Language Translation
  Close Menu

The State Wildlife Action Plan, or SWAP, is a 10-year plan developed by each state to help guide conservation actions for fish, wildlife, habitats, and biodiversity. It serves as a blueprint for proactive conservation efforts, identifying Species of Greatest Conservation Need and outlining steps necessary to prevent their endangerment. Key to this effort is focusing on habitats to benefit all fish and wildlife, as well as the Hoosiers who live alongside them.

Explore Indiana’s SWAP online. The icons above can be used to navigate among regions, habitats, species, and opportunities. Find out what makes each region unique, which habitats rare species occur in, what threats are putting the most pressure on ecosystems, and how people benefit from healthy ecosystems.

  • Conservation Requires a Plan

    In 2000, the United States Congress recognized that individual states needed funding designed to benefit their variety of wildlife and their habitats. This funding was provided through State and Tribal Wildlife Grants, which currently provide about $965,000 per year to the Indiana Division of Fish, Wildlife, & Nature Preserves (DFWNP). To access this funding, each state develops and publishes a strategy for conservation that is approved by the U.S. Fish & Wildlife Service. Indiana developed and revised a SWAP in 2006, 2015, and now in 2025. These SWAPs prioritized conservation actions that direct the work of all Indiana conservation partners, not just the Department of Natural Resources.

    At its core, this plan uses the Conservation Standards method for strategic planning. A total of 80 partners from across the state worked to create regionally focused strategic plans that aimed to identify the ecosystems most in need of conservation, the pressures impacting those ecosystems, and strategies that would reduce those pressures through collective action.

    This plan is a tool to be used, monitored, and adapted by anyone interested in conservation of habitats, species, and healthy ecosystems in Indiana.

  • Conserving Indiana Together

    For the 2025 SWAP revision, DFWNP developed regional workshops with partners to identify conservation goals for each region and ecosystem in the state. The focus of this collaborative approach was to work with available partners to co-create each regional plan, building on collective strengths and capacity to address bigger pressures on natural resources together. This work resulted in a list of opportunities that could impact the conservation of Indiana’s habitats and species.

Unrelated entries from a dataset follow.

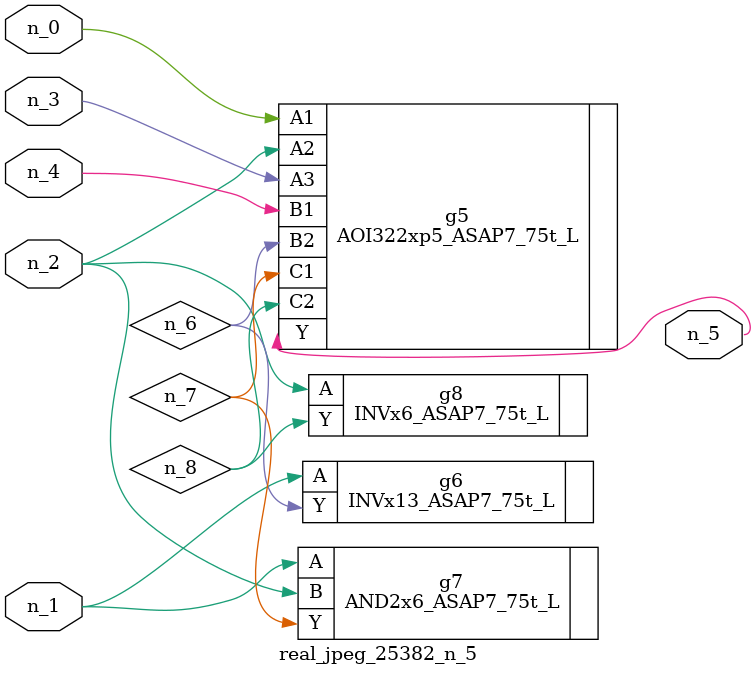
<source format=v>
module real_jpeg_25382_n_5 (n_4, n_0, n_1, n_2, n_3, n_5);

input n_4;
input n_0;
input n_1;
input n_2;
input n_3;

output n_5;

wire n_8;
wire n_6;
wire n_7;

AOI322xp5_ASAP7_75t_L g5 ( 
.A1(n_0),
.A2(n_2),
.A3(n_3),
.B1(n_4),
.B2(n_6),
.C1(n_7),
.C2(n_8),
.Y(n_5)
);

INVx13_ASAP7_75t_L g6 ( 
.A(n_1),
.Y(n_6)
);

AND2x6_ASAP7_75t_L g7 ( 
.A(n_1),
.B(n_2),
.Y(n_7)
);

INVx6_ASAP7_75t_L g8 ( 
.A(n_2),
.Y(n_8)
);


endmodule
</source>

    Limitations imposed by timing, location, or existing connections may have impacted participation in the development of this SWAP; however, the SWAP blueprint encourages broadening connections with new partners and developing new ways to approach conservation in Indiana.

  • One Health

    Indiana’s SWAP takes a One Health approach, recognizing the interconnection among the health of wildlife, humans, domestic animals, and the ecosystems they share. The presented opportunities aim to improve ecosystem conditions and anticipate benefits for the health of all their inhabitants; however, the SWAP was designed to be flexible for partners to affect change where their resources allow, whether that means focusing on opportunities for ecosystem restoration, rare species conservation, or developing partnerships.